Will Nokia’s HERE Map the Future of Driverless Cars?
Stephen Feyer
Will the autonomous car require detailed maps in order to drive itself on public roads? Nokia is betting that the answer will be yes.
Nokia, a Finnish company, is best known for the mobile handset business it no longer owns. Once the biggest name in mobile telephones, Nokia (NOK) in 2013 sold its handset business to Microsoft in a deal valued at more than 5.4 billion euros.
The company today has three divisions: technology licensing, mobile network technology, and its mapping division, Nokia HERE, which originated in Nokia’s 2007 purchase of Navteq.
Nokia is a member of the Driverless Transportation D20 Stock Index. Its share price has traded between $6 and $8 since the September 2013 sale of the handset.
Nokia’s sales were flat in 2014, earning a profit of 170M euros on sales of 12.7B euros. In 2014, Here’s 6,000 employees contributed 7.6 percent of total revenue.
Nokia has continued to build Here into the dominant provider of map services to the automotive industry. Nokia says its maps are used in 80 percent of in-vehicle navigation systems in the U.S. and Europe, and were installed in 10 million new cars in 2013.
Here maps are licensed for use in vehicle navigation systems, consumer and commercial products, and websites. Clients include BMW, Mercedes, Hyundai, Toyota, and other automotive companies.
EXPENSIVE MAPS
Here’s maps gives Nokia the capability to be central to the development of self-driving technology. The challenge is that driverless vehicle maps require much higher resolution, more precise location fixes, and more details on the driving environment, than standard navigation maps.
This means Nokia must invest heavily in gathering the data to create these maps, and it must convince the industry that this approach is necessary for the safe use of autonomous vehicles.
In September 2013, Nokia and Mercedes-Benz announced a partnership to design 3D maps used for self-driving vehicles. Nokia last month disclosed on its HERE 360 blog that Here will have the capability to locate a car to a precision of 10-20 centimeters.
Nokia operates a fleet of 300 mapping vehicles to create these high-resolution maps, which will be delivered under the HD Map brand. Each vehicle uses LIDAR systems to record 700,000 data points-per-second about the vehicle’s environment.
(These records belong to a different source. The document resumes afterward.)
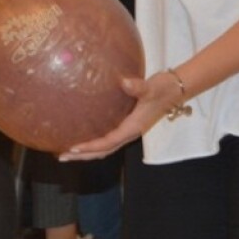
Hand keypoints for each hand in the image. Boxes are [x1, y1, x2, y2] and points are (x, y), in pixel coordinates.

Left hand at [58, 71, 185, 161]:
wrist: (176, 88)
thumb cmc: (163, 88)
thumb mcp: (151, 87)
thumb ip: (138, 86)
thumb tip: (124, 82)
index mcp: (133, 128)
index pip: (108, 142)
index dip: (90, 147)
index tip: (73, 148)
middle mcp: (130, 133)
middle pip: (104, 151)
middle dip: (83, 156)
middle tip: (62, 156)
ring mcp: (129, 130)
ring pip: (106, 148)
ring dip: (87, 152)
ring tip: (69, 152)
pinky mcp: (128, 124)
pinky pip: (109, 139)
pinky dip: (95, 143)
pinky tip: (84, 137)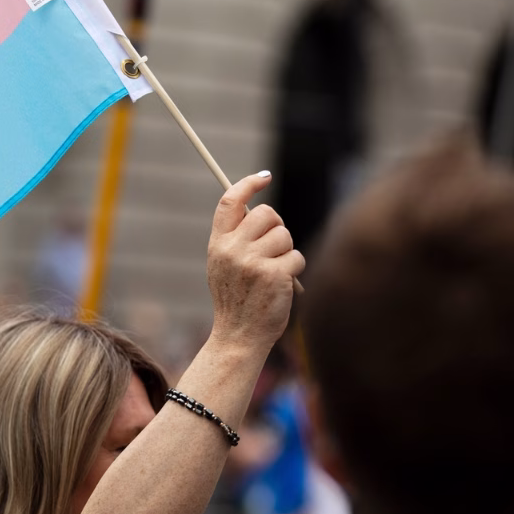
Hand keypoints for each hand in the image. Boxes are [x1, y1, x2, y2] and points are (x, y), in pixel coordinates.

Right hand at [206, 172, 304, 353]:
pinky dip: (295, 270)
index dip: (248, 183)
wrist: (239, 336)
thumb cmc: (236, 300)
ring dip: (287, 252)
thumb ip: (237, 239)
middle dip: (277, 226)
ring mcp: (252, 261)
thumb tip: (263, 212)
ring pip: (285, 235)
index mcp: (217, 244)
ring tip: (275, 273)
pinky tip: (282, 285)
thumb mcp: (224, 266)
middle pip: (266, 213)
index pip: (229, 201)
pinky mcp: (274, 274)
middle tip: (275, 247)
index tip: (264, 177)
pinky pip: (296, 257)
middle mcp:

But creating detailed maps with exact localization may not be enough to drive a fully autonomous car.
NET NEUTRALITY RISK
Nokia has argued that an autonomous car needs instantaneous information on its changing environment, say if there’s a backup just over the next hill, because a delay of even several seconds could be catastrophic.
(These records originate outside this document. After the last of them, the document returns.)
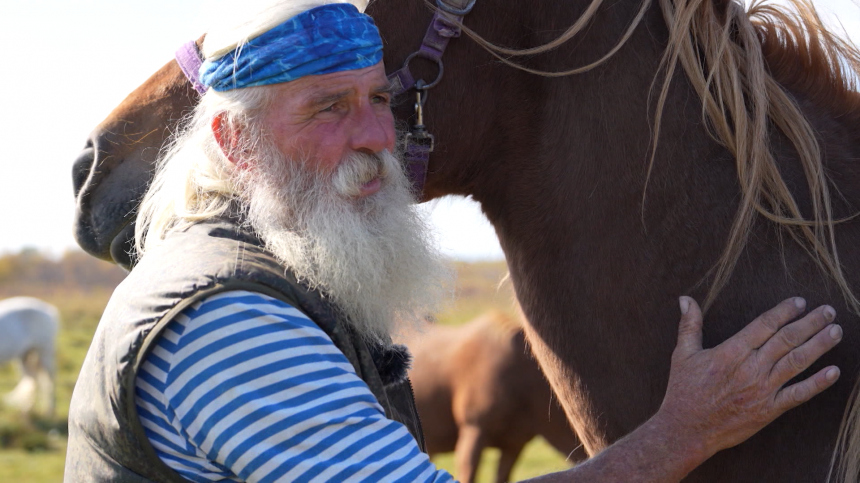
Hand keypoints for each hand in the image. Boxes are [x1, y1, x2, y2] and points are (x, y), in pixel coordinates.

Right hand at [657, 296, 841, 459]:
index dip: (784, 311)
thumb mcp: (682, 353)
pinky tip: (834, 372)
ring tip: (836, 331)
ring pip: (796, 362)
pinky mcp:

Nokia’s CEO Rajeev Suri said that this need for massive amounts of data on a real time basis makes recent net neutrality rules risky because they may delay the delivery of safety-critical information from the cloud.
“There are some services that simply require a different level of connectivity,” Suri said at the Mobile World Congress in March, according to CNET. Networks for driverless cars or emergency communications between doctors, hospitals and patients “need this differentiated quality of service.”
A need for environmental information also requires other vehicles to be connected and sharing data continuously, something that does not exist today. Without extremely low-latency feedback from connected cars, Nokia’s maps are not enough for a car to drive itself.
That’s why some self-driving car developers are designing their systems so they don’t require such precise maps.
Delphi’s recent cross-country autonomous drive, in partnership with Carnegie Mellon’s Ottomatika, is an example of this approach. Should Delphi succeed in producing a self-driving car that can handle any road, Nokia’s mapping effort may prove to be unnecessary.
But don’t sell Nokia short. It has the partnerships, the expertise, and the commitment to be the leader in providing the maps that run the self-driving car.